Source : Finance Montréal

Des profils de plus en plus convoités

Des firmes et gestionnaires de régimes de retraite qui veulent réduire l’empreinte carbone de leurs portefeuilles aux organisations désireuses de repenser leur évaluation des risques : les étudiants qui s’intéressent à la finance durable sont recherchés, mais ils ne courent pas les rues.

Au sein des facultés de gestion, on constate une augmentation de l’intérêt des employeurs pour ce profil.

« Prenons par exemple les fondations, illustre le doyen de l’École des sciences de la gestion (ESG) de l’UQAM, Komlan Sedzro. Certaines tentent de se départir de leurs investissements qu’elles jugent non éthiques ou qui ne respectent pas l’environnement. »

Le phénomène s’observe également un peu partout dans le monde.

En juin dernier, la firme comptable PwC a annoncé son intention de créer 100 000 postes de par le monde au cours des cinq prochaines années afin de mettre l’accent sur des notions comme la finance durable.

De plus en plus, nous recevons des questions d’entreprises qui demandent des étudiants bien formés dans ce domaine [finance durable et critères ESG].

Sébastien Betermier, professeur de finances à la faculté de gestion Desautels à l’Université McGill

Amine Ouazad, du département d’économie appliquée à HEC Montréal, donne un exemple qui illustre combien la tendance touche les organisations : la Société canadienne d’hypothèques et de logement (SCHL).

Depuis quelques années, M. Ouazad collabore avec l’agence nationale du logement, qui est à la recherche d’étudiants capables d’analyser le risque climatique pour son portefeuille d’actifs.

« La SCHL cherche des étudiants qui sont à l’aise en économie, mais qui savent aussi évaluer l’impact du risque climatique sur le marché de l’assurance et du crédit immobilier », raconte M. Ouazad.
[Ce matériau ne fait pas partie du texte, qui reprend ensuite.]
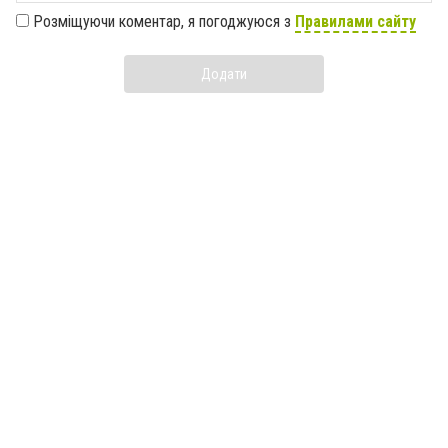
Розміщуючи коментар, я погоджуюся з
Правилами сайту
Додати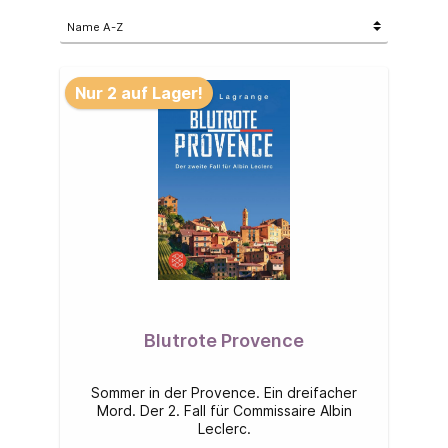
Nur 2 auf Lager!
Blutrote Provence
Sommer in der Provence. Ein dreifacher
Mord. Der 2. Fall für Commissaire Albin
Leclerc.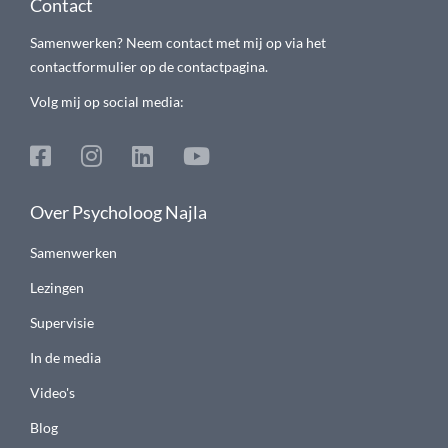
Contact
Samenwerken? Neem contact met mij op via het
contactformulier op de contactpagina.
Volg mij op social media:
Over Psycholoog Najla
Samenwerken
Lezingen
Supervisie
In de media
Video's
Blog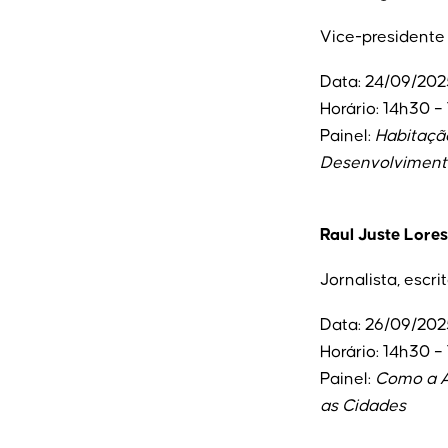
Vice-presidente
Data: 24/09/202
Horário: 14h30 –
Painel:
Habitação
Desenvolviment
Raul Juste Lores
Jornalista, escr
Data: 26/09/202
Horário: 14h30 –
Painel:
Como a A
as Cidades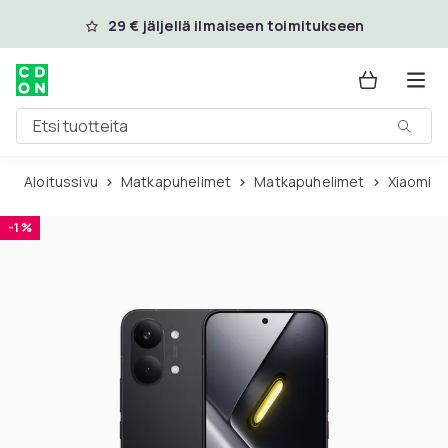
Ohita ja siirry pääsisältöön
29 € jäljellä ilmaiseen toimitukseen
Etsi tuotteita
Aloitussivu
Matkapuhelimet
Matkapuhelimet
Xiaomi
-1 %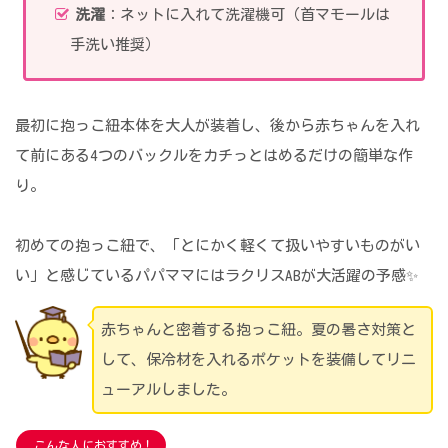
洗濯
：ネットに入れて洗濯機可（首マモールは
手洗い推奨）
最初に抱っこ紐本体を大人が装着し、後から赤ちゃんを入れ
て前にある4つのバックルをカチっとはめるだけの簡単な作
り。
初めての抱っこ紐で、「とにかく軽くて扱いやすいものがい
い」と感じているパパママにはラクリスABが大活躍の予感✨
赤ちゃんと密着する抱っこ紐。夏の暑さ対策と
して、保冷材を入れるポケットを装備してリニ
ューアルしました。
こんな人におすすめ！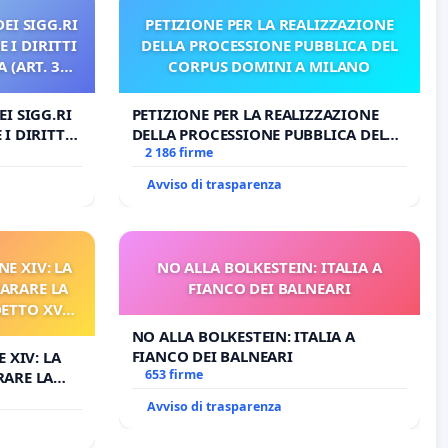
EI SIGG.RI
PETIZIONE PER LA REALIZZAZIONE
 I DIRITTI
DELLA PROCESSIONE PUBBLICA DEL
 (ART. 3
CORPUS DOMINI A MILANO
I SIGG.RI
PETIZIONE PER LA REALIZZAZIONE
I DIRITTI
DELLA PROCESSIONE PUBBLICA DEL
RT. 3 UDG)
CORPUS DOMINI A MILANO
2 186 firme
Avviso di trasparenza
NE XIV: LA
NO ALLA BOLKESTEIN: ITALIA A
ARARE LA
FIANCO DEI BALNEARI
DETTO XVI
RELATIVO
NO ALLA BOLKESTEIN: ITALIA A
FIANCO DEI BALNEARI
 XIV: LA
653 firme
RARE LA
TTO XVI
Avviso di trasparenza
TIVO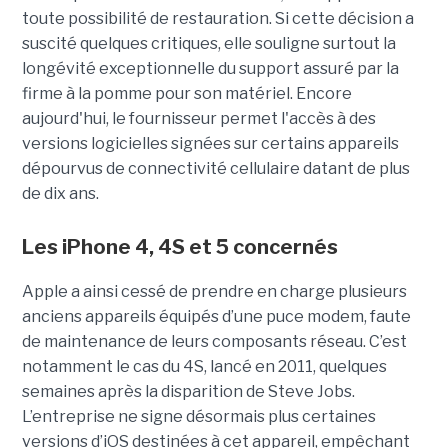
toute possibilité de restauration. Si cette décision a
suscité quelques critiques, elle souligne surtout la
longévité exceptionnelle du support assuré par la
firme à la pomme pour son matériel. Encore
aujourd'hui, le fournisseur permet l'accès à des
versions logicielles signées sur certains appareils
dépourvus de connectivité cellulaire datant de plus
de dix ans.
Les iPhone 4, 4S et 5 concernés
Apple a ainsi cessé de prendre en charge plusieurs
anciens appareils équipés d’une puce modem, faute
de maintenance de leurs composants réseau. C’est
notamment le cas du 4S, lancé en 2011, quelques
semaines après la disparition de Steve Jobs.
L’entreprise ne signe désormais plus certaines
versions d’iOS destinées à cet appareil, empêchant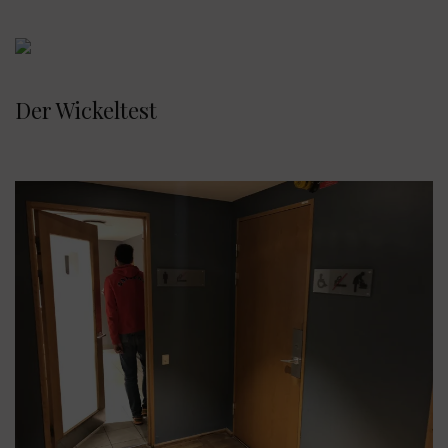
Der Wickeltest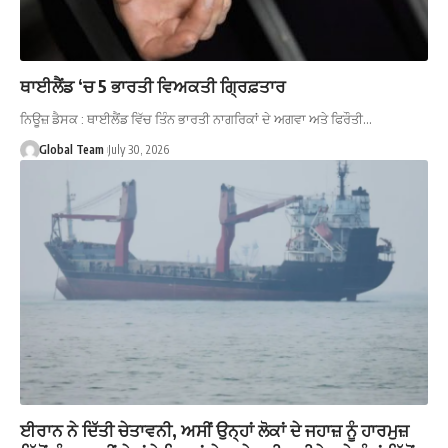
ਥਾਈਲੈਂਡ ‘ਚ 5 ਭਾਰਤੀ ਵਿਅਕਤੀ ਗ੍ਰਿਫ਼ਤਾਰ
ਨਿਊਜ਼ ਡੈਸਕ : ਥਾਈਲੈਂਡ ਵਿੱਚ ਤਿੰਨ ਭਾਰਤੀ ਨਾਗਰਿਕਾਂ ਦੇ ਅਗਵਾ ਅਤੇ ਫਿਰੌਤੀ…
Global Team
July 30, 2026
ਈਰਾਨ ਨੇ ਦਿੱਤੀ ਚੇਤਾਵਨੀ, ਅਸੀਂ ਉਨ੍ਹਾਂ ਲੋਕਾਂ ਦੇ ਜਹਾਜ਼ ਨੂੰ ਹਾਰਮੁਜ਼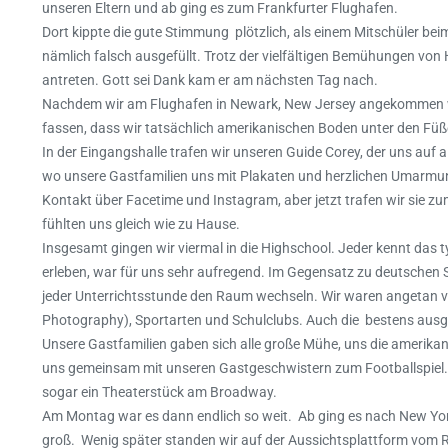
unseren Eltern und ab ging es zum Frankfurter Flughafen.
Dort kippte die gute Stimmung plötzlich, als einem Mitschüler bei
nämlich falsch ausgefüllt. Trotz der vielfältigen Bemühungen von 
antreten. Gott sei Dank kam er am nächsten Tag nach.
Nachdem wir am Flughafen in Newark, New Jersey angekommen war
fassen, dass wir tatsächlich amerikanischen Boden unter den Füß
In der Eingangshalle trafen wir unseren Guide Corey, der uns auf
wo unsere Gastfamilien uns mit Plakaten und herzlichen Umarm
Kontakt über Facetime und Instagram, aber jetzt trafen wir sie zu
fühlten uns gleich wie zu Hause.
Insgesamt gingen wir viermal in die Highschool. Jeder kennt das 
erleben, war für uns sehr aufregend. Im Gegensatz zu deutschen 
jeder Unterrichtsstunde den Raum wechseln. Wir waren angetan vo
Photography), Sportarten und Schulclubs. Auch die bestens aus
Unsere Gastfamilien gaben sich alle große Mühe, uns die amerik
uns gemeinsam mit unseren Gastgeschwistern zum Footballspiel. 
sogar ein Theaterstück am Broadway.
Am Montag war es dann endlich so weit. Ab ging es nach New York
groß. Wenig später standen wir auf der Aussichtsplattform vom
Mais les candidats sont rares, souligne Geneviève Bouthiller, vice-présidente, moyennes entreprises privées et investissement durable à la Caisse de dépôt et placement du Québec (CDPQ).

La demande a été très forte au cours des dernières années puisque plusieurs investisseurs institutionnels ont accéléré la construction des équipes, explique-t-elle.

« Je pense que nous sommes dans un déséquilibre parce qu’il y a eu une demande très forte, dit-elle, en entrevue.

Parallèlement aux efforts pour recruter de nouveaux candidats, la CDPQ déploie beaucoup de « temps et de ressources importantes » en formation à l’interne, affirme Mme Bouthiller.